Es gibt zwei Protagonisten: Paul, ein Inneneinrichter, der zurückgezogen auf den Orkney-Inseln lebt; Ildr, eine alte weise Frau im Körper eines neunjähriges Mädchen mit Muskeln aus Stahl.
Paul lebt anscheinend in der modernen Welt, denn er kommuniziert via Mail und genießt den Luxus von Arbeitsorten auf der ganzen Welt.
Ildr dagegen ist ein neunjähriges Mädchen, deren Mutter vor einem Jahr am Gelben Fieber gestorben ist, und die im Wald mit Pfeil und Bogen Wild jagen geht. Sie „spannte die Sehne zwischen Zeige- und Mittelfinger, hob die rechte Hand zum Auge und wartete.
Stundenlang konnte sie so ausharren, […]“ (S. 22) Niemand kann eine Sehne stundenlang gespannt halten, am allerwenigsten ein kleines Mädchen. Aber vielleicht nehme ich das auch zu genau.
Während Paul also Brot kauft und sich auf den Weg nach Norwegen zu einem lukrativen Job macht, trifft Ildr einen Mann, mit ihrem Pfeil, und anstatt in Panik zu verfallen, baut sie eine Trage und zieht ihn durch den Wald in ihr Haus. Dort versorgt sie ihn, wie eine weise Heilerin, und trägt ihn mehr, als das er selber läuft, wie ein starker Mann. Was ist das für ein Mädchen?

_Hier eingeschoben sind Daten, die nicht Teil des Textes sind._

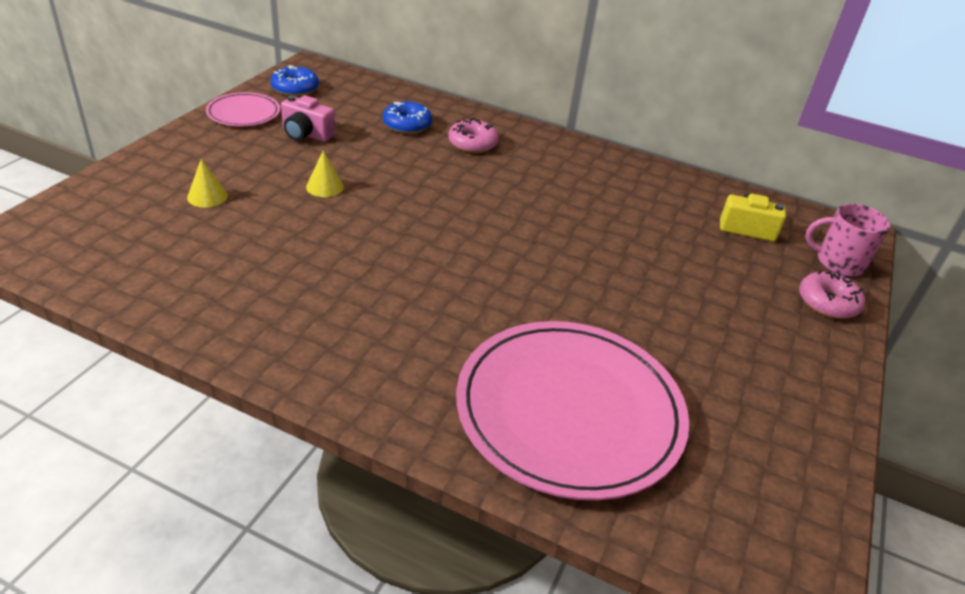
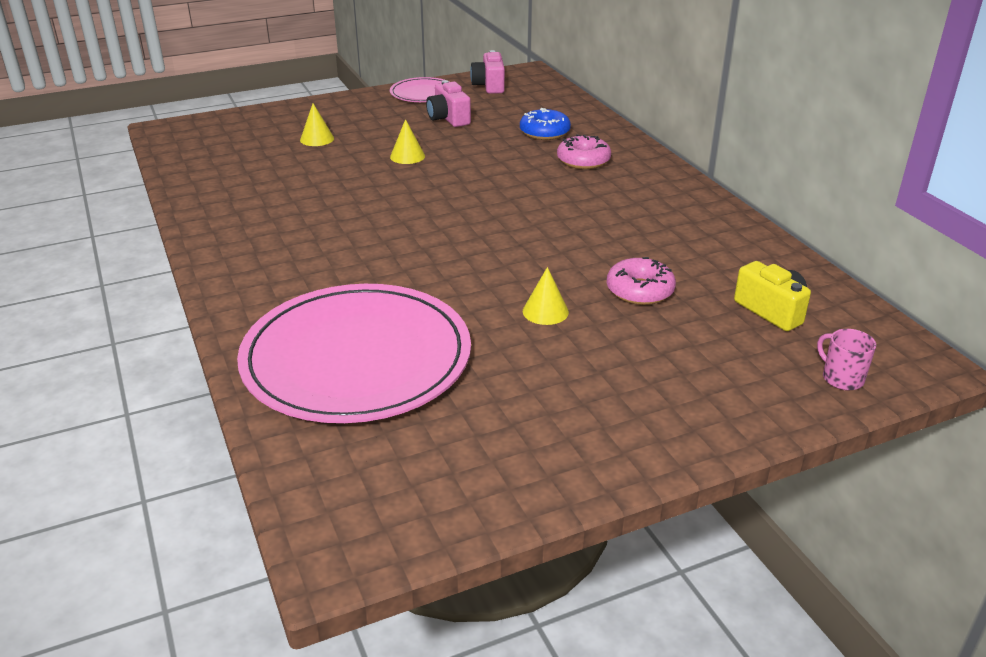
camera: 45 degrees right, 5 degrees down
blue donut [271,65,319,96] -> pink camera [470,50,505,94]
pink donut [799,271,865,319] -> pink donut moved to [607,257,676,305]
pink mug [805,204,890,276] -> pink mug [817,329,876,390], size x0.64
none -> yellow cone [523,267,569,325]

Nach 70 Seiten habe ich aufgegeben. Immerhin 30%! Der Schreibstil ist sehr bildhaft, fast schon ausufernd in den Beschreibungen, und so nichts sagend. Die Gespräche zwischen Ildr und dem Mann erfolgen in Stichpunkten, statt in wörtlicher Rede. Es gibt Gedankensprünge und Themenwechsel, die so abrupt sind, daß ich zwei mal nachlesen mußte, ob ich einen Satz übersprungen habe. Der Grund, mir dieses Buch zu schicken, erschließt sich mir nicht. Ich bin irritiert. Vom Inhalt des Buches und den Umständen, wie es mich erreicht hat. Danke für nichts!